High-resolution MNase Mapping
The same procedure for ChIP was used up until resuspension in sonication buffer. At this point, cross-linked cells were resuspended in hypertonic buffer A (300 mM sucrose, 2 mM Mg Acetate, 3 mM CaCl2, 10 mM Tris pH 8.0, 0.1% Triton X-100, and 0.5 mM DTT) to 1 × 108 cells/mL, incubated on ice for 5’, and dounced 20 times with a 2 mL dounce homogenizer (tight pestle, Wheaton). Nuclei were collected by centrifuging at 4 °C for 5’ at 720 g. The pellets were washed twice in buffer A, and then resuspended in buffer D (25% glycerol, 5 mM Mg Acetate, 50 mM Tris pH 8.0, 0.1 mM EDTA, 5 mM DTT) at 1 × 108 nuclei/mL. Chromatin was collected by centrifuging at 4 °C for 5’ at 720 g. The pellets were washed twice in buffer D and then resuspended in buffer MN (60 mM KCl, 15 mM NaCl, 15 mM Tris pH 7.4, 0.5 mM DTT, 0.25 M sucrose, 1.0 mM CaCl2) at 1 × 108nuclei/mL. The equivalent of 2 × 107 nuclei was used per MNase reaction. MNase (USB), diluted in buffer MN, was added so that 0, 0.5, 5, 50, and 500 total units were used per reaction and timed for 30’ at room temperature. Reactions were stopped with the addition of EDTA and SDS to final concentrations of 12.5 mM and 0.5% respectively. The equivalent of 5 × 106 nuclei was removed and processed like ChIP samples from the point of elution from the beads.

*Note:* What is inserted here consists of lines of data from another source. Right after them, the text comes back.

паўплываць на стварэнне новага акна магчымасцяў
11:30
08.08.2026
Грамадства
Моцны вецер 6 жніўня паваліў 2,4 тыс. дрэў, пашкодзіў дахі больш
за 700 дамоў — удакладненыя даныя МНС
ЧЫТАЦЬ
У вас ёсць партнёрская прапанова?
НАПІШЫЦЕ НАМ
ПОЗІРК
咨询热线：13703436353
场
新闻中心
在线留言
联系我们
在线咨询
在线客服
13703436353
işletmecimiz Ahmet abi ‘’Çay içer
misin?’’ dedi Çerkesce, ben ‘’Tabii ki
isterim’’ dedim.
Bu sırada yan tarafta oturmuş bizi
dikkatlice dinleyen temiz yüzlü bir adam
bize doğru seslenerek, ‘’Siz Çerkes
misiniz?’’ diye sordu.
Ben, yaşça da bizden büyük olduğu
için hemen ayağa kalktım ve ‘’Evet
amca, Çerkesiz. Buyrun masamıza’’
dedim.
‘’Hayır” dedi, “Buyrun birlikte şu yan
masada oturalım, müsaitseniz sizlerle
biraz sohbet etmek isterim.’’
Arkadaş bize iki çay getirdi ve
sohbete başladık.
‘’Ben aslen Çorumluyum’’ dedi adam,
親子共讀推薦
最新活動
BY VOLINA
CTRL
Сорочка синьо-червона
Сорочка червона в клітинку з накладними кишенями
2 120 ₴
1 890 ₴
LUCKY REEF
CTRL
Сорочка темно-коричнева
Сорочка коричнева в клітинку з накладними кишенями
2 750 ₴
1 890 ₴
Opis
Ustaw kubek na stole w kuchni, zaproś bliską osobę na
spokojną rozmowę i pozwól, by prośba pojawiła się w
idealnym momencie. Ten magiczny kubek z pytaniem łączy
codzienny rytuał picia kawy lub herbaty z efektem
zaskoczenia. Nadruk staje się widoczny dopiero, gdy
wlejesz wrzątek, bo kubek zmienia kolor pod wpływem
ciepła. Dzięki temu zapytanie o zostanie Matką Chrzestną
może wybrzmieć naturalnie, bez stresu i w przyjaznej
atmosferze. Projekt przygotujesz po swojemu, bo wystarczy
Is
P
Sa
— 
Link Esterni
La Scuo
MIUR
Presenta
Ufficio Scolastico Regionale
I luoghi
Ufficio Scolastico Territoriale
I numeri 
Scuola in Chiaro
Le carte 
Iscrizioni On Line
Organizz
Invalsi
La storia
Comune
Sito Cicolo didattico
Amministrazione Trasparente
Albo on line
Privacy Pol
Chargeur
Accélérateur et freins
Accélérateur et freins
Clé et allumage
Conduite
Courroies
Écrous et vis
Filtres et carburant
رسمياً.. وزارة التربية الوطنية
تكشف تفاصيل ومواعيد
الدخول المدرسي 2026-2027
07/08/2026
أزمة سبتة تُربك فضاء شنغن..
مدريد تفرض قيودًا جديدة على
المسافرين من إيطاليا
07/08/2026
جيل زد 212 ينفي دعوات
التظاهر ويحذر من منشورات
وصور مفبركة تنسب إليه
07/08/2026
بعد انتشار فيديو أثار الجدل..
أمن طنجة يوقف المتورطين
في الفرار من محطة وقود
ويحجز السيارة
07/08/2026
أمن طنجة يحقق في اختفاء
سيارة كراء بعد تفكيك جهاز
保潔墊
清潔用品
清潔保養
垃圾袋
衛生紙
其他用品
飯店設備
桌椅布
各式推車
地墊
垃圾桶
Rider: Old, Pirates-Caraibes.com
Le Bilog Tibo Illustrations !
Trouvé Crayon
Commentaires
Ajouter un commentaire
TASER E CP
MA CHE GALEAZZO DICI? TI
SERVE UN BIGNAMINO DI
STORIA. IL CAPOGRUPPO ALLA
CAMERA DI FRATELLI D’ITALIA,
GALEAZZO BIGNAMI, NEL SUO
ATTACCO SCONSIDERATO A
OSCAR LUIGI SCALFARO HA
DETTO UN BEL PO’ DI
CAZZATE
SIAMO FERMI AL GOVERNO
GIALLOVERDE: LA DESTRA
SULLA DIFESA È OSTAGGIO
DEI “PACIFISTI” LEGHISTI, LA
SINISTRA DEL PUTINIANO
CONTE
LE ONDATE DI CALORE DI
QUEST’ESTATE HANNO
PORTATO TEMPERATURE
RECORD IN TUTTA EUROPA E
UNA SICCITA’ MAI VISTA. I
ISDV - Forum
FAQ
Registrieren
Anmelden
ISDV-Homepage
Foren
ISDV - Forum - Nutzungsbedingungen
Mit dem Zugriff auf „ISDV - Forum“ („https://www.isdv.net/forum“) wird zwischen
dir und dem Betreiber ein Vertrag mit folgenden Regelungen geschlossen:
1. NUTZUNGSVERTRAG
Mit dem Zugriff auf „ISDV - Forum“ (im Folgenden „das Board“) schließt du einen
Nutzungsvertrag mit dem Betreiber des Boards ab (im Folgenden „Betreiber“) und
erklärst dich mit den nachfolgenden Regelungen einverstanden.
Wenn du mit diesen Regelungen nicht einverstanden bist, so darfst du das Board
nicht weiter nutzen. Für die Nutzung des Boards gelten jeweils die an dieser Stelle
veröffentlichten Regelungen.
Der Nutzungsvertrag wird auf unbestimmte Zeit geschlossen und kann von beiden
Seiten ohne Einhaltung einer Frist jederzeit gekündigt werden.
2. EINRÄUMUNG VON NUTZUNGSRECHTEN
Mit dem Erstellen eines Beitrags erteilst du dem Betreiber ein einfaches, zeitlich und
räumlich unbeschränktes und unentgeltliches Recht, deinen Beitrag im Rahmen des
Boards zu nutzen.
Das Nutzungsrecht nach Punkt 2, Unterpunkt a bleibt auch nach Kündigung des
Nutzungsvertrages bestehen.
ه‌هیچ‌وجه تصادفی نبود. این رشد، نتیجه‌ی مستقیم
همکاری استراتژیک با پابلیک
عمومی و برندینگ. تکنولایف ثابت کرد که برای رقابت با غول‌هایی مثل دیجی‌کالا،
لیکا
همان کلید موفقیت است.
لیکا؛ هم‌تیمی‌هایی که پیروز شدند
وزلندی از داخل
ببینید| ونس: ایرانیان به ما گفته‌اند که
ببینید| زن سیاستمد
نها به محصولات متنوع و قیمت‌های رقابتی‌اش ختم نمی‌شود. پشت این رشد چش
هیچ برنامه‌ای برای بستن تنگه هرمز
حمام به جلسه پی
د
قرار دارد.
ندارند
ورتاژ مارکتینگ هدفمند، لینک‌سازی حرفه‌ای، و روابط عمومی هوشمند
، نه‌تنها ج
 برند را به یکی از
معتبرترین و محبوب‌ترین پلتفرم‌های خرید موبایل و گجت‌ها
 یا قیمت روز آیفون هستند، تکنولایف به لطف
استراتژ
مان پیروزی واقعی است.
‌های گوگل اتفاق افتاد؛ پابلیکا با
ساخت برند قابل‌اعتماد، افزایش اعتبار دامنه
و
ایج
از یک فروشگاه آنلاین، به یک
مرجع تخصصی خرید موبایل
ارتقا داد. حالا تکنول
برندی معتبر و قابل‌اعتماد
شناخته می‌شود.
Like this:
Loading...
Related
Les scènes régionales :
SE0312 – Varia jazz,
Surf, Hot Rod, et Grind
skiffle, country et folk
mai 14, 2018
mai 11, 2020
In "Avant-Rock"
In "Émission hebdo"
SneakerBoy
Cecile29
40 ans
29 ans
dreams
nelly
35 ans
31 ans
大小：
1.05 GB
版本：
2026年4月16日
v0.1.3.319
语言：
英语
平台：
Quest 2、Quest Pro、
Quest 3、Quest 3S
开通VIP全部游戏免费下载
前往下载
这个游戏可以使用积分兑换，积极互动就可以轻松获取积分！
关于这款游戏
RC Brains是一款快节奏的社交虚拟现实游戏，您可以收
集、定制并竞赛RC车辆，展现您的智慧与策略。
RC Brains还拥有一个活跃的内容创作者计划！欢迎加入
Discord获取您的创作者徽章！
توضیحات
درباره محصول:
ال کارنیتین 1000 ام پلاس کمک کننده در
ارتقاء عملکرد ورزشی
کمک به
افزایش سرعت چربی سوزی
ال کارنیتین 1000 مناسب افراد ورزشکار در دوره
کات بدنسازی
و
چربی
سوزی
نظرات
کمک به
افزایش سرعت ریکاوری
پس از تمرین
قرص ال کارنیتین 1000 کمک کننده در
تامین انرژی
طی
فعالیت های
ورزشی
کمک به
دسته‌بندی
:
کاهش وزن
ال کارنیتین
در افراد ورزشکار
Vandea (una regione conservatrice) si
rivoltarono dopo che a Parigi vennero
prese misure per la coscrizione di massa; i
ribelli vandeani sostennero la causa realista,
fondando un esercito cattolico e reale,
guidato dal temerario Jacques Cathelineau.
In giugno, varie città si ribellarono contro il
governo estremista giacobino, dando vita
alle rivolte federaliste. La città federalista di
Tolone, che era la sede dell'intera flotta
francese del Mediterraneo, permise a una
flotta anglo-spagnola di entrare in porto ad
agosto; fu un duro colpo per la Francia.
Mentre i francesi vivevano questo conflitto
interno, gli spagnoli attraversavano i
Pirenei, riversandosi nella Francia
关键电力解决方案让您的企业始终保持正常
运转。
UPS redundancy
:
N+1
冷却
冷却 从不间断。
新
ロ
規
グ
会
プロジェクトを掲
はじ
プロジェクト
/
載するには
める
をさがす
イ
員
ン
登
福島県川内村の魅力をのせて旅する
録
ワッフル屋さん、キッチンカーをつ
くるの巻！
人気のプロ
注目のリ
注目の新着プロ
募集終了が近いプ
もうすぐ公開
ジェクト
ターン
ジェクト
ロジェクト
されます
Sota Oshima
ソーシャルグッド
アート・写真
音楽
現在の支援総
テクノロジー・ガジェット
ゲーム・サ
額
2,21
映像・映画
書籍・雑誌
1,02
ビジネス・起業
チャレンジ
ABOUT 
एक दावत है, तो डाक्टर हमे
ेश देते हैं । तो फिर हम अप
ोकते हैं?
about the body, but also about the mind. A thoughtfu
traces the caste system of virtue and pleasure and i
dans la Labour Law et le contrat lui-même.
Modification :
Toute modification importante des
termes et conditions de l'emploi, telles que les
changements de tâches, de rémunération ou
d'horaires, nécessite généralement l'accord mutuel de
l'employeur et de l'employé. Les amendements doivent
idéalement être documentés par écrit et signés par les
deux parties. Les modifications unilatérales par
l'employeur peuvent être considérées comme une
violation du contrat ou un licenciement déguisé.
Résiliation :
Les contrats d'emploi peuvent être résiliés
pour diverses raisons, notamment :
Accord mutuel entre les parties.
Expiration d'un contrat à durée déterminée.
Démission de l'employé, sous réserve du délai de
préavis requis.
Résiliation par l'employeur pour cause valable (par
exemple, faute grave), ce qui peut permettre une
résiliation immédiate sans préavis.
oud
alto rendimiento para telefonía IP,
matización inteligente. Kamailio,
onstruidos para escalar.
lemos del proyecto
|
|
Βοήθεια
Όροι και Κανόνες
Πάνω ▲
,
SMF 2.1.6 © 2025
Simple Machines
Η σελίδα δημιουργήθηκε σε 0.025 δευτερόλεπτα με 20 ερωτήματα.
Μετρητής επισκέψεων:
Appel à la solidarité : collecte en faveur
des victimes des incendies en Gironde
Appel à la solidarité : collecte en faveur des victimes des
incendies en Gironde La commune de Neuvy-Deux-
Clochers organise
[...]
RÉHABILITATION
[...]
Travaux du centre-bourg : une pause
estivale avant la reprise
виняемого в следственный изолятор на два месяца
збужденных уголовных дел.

Quantitative Real-Time PCR Analysis
ChIP and RT-qPCR primer sets have previously been characterized as in (Adelman, Wei, et al, 2006). Real-Time PCR was performed as in (Ni, Saunders, et al, 2007). For ChIP samples, a standard curve was generated by serially diluting input samples to quantify IP samples. For MNase digests, a fold difference was calculated (Schmittgen, Zakrajsek, et al, 2000) between MNase treated and untreated samples. All values used were collected from the linear range of amplification.
Chemical Treatments
All chemicals were added to S2 cells in media, at final concentrations of 125 µM DRB, 10 mM Sodium Salicylate, and 300 nM PJ34 and allowed to mix for 10’ at room temperature. Cells were then collected following NHS or 2’ HS conditions outlined in the ChIP section.
RNAi Treatments
All RNAi treatments were preformed as in (Adelman, Marr, et al, 2005) except knockdown was allowed to proceed for 96 hours. RNAi primers and RefSeq DNA Identifiers for all knockdowns are provided in Table S1. Briefly, S2 cells were treated with double stranded RNA, designed using the Ambion MEGAscript manual, targeting either the coding sequence of the listed factor or β-galactosidase (LacZ, as a negative control). Cells were collected and split into NHS and 2’ HS samples to be processed using the high resolution MNase assay.
mRNA Expression Analysis
All mRNA expression analyses were as performed in (Adelman, Wei, et al, 2006). Briefly, total RNA was isolated (Qiagen RNeasy) from PARP RNAi and LacZ RNAi S2 cells following 2, 5, and 20 minutes of HS. Hsp70 levels were determined from oligo dT mediated quantitative real-time reverse transcription-PCR. The stable ribosomal protein RpL32 gene (Rp49) was used to internally standardize for the amount of RNA.
Western Blots
Western blots were performed using standard conditions, and input dilutions were used as a quantitative indication of signal linearity. Antibody lab stocks of HSF (Shopland, Hirayoshi, et al, 1995), GAF (O'Brien, Wilkins, et al, 1995), and TFIIS (Adelman, Marr, et al, 2005) were used at dilutions of 1:2000, 1:1000, and 1:3000 respectively. Rabbit anti-Parp serum raised to recognize the C-terminus (Kim, Mauro, et al, 2004) was a gift of W. Lee Kraus and used at a 1:1000 dilution.
Supplementary Material
ACKNOWLEDGEMENTS
We would like to thank all members of the Lis lab for comments on the manuscript, particularly Abbie Saunders, and Abbie Saunders for ERCC3 antibody production. This work was supported by an NIH grant GM25232 to J.T.L.